• PROBLEM TO SOLVE: Please output the full listing, character for character.

• RECORDS FOR THIS EXERCISE:
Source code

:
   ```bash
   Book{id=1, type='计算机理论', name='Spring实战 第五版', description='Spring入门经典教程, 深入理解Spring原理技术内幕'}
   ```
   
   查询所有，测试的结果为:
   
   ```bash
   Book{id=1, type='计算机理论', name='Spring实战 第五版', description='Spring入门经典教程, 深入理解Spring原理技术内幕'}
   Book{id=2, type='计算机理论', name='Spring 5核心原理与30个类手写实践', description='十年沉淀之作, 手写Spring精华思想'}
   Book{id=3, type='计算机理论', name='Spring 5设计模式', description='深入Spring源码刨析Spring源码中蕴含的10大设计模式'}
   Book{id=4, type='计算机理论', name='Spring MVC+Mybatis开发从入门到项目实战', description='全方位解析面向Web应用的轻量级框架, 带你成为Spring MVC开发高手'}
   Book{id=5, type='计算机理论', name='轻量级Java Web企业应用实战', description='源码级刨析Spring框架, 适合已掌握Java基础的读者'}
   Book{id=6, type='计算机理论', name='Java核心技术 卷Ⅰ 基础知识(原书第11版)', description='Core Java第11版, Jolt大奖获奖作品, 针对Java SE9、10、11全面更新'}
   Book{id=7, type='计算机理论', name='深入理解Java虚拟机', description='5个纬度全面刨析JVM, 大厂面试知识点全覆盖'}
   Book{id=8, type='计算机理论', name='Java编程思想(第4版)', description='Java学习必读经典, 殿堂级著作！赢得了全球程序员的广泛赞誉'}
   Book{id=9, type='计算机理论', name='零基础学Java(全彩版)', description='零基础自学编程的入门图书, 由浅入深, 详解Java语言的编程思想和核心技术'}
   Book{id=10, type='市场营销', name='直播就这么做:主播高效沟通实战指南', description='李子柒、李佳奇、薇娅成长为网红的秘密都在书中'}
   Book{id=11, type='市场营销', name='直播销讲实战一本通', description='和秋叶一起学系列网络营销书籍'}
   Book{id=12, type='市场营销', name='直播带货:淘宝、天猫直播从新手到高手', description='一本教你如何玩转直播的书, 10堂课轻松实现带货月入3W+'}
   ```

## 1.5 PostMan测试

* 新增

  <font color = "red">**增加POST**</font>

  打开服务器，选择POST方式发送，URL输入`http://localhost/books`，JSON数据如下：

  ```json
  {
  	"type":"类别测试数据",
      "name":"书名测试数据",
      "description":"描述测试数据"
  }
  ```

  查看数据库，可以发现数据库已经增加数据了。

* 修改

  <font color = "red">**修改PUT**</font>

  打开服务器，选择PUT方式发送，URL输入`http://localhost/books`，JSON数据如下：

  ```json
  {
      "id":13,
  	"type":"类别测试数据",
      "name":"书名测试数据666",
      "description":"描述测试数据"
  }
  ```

• RESULT:
Source code

:
   ```bash
   Book{id=1, type='计算机理论', name='Spring实战 第五版', description='Spring入门经典教程, 深入理解Spring原理技术内幕'}
   ```
   
   查询所有，测试的结果为:
   
   ```bash
   Book{id=1, type='计算机理论', name='Spring实战 第五版', description='Spring入门经典教程, 深入理解Spring原理技术内幕'}
   Book{id=2, type='计算机理论', name='Spring 5核心原理与30个类手写实践', description='十年沉淀之作, 手写Spring精华思想'}
   Book{id=3, type='计算机理论', name='Spring 5设计模式', description='深入Spring源码刨析Spring源码中蕴含的10大设计模式'}
   Book{id=4, type='计算机理论', name='Spring MVC+Mybatis开发从入门到项目实战', description='全方位解析面向Web应用的轻量级框架, 带你成为Spring MVC开发高手'}
   Book{id=5, type='计算机理论', name='轻量级Java Web企业应用实战', description='源码级刨析Spring框架, 适合已掌握Java基础的读者'}
   Book{id=6, type='计算机理论', name='Java核心技术 卷Ⅰ 基础知识(原书第11版)', description='Core Java第11版, Jolt大奖获奖作品, 针对Java SE9、10、11全面更新'}
   Book{id=7, type='计算机理论', name='深入理解Java虚拟机', description='5个纬度全面刨析JVM, 大厂面试知识点全覆盖'}
   Book{id=8, type='计算机理论', name='Java编程思想(第4版)', description='Java学习必读经典, 殿堂级著作！赢得了全球程序员的广泛赞誉'}
   Book{id=9, type='计算机理论', name='零基础学Java(全彩版)', description='零基础自学编程的入门图书, 由浅入深, 详解Java语言的编程思想和核心技术'}
   Book{id=10, type='市场营销', name='直播就这么做:主播高效沟通实战指南', description='李子柒、李佳奇、薇娅成长为网红的秘密都在书中'}
   Book{id=11, type='市场营销', name='直播销讲实战一本通', description='和秋叶一起学系列网络营销书籍'}
   Book{id=12, type='市场营销', name='直播带货:淘宝、天猫直播从新手到高手', description='一本教你如何玩转直播的书, 10堂课轻松实现带货月入3W+'}
   ```

## 1.5 PostMan测试

* 新增

  <font color = "red">**增加POST**</font>

  打开服务器，选择POST方式发送，URL输入`http://localhost/books`，JSON数据如下：

  ```json
  {
  	"type":"类别测试数据",
      "name":"书名测试数据",
      "description":"描述测试数据"
  }
  ```

  查看数据库，可以发现数据库已经增加数据了。

* 修改

  <font color = "red">**修改PUT**</font>

  打开服务器，选择PUT方式发送，URL输入`http://localhost/books`，JSON数据如下：

  ```json
  {
      "id":13,
  	"type":"类别测试数据",
      "name":"书名测试数据666",
      "description":"描述测试数据"
  }
  ```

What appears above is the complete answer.